Re “Derailed Infrastructure” (editorial, Dec. 25): The rail tragedy near Tacoma, Wash., was preventable. Why did it happen?

Congress is the primary culprit. For many decades, it has appropriated billions to develop, implement and operate our air traffic control system, and it has spent even more trying to make an inherently unsafe mode of transportation — highways — a little less unsafe. But railways are essentially told to “fix the problem with your own dollars.”

Railroads in Europe began to focus on “crash avoidance” back in the 1930s, and today most rail systems throughout the world manage to prevent such accidents. In Japan, the high-speed Shinkansen system has operated since 1964 without a single significant-injury accident.

In the United States, we pay far too little attention to crash avoidance. Congress and the Federal Railroad Administration are responsible.

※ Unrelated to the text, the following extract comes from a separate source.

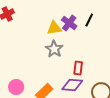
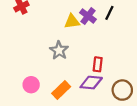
gray star: (54, 49) -> (59, 50), moved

And the media is guilty of failing to educate.

DAN MCFARLING, ALOHA, ORE.

The writer is a director of the Association of Oregon Rail and Transit Advocates, a rail passenger association.

To the Editor:

The recent Amtrak accident may indeed provoke renewed concerns about the state of America’s infrastructure. It also underscores the deficiencies in funding, which is necessary to maintain and upgrade the country’s aging transportation systems.

There are a number of reasons for this deficiency. Primary among them is the nature of our market economy. It favors new products and services that make old ones obsolete and can create large investment returns in relatively short order. That is why government is so central to infrastructure investment; it can override financial market considerations.

American capital markets don’t like investing in old businesses (except perhaps real estate) unless there is a new twist. Automation could be such a twist. Perhaps new technologies involving driverless cars (and eventually pilotless airplanes) will find their way into mainstream rail applications and generate the investment interest necessary to support broader rail modernization.

MATT ANDERSSON, OAK BROOK, ILL.

The writer is a former transportation consultant.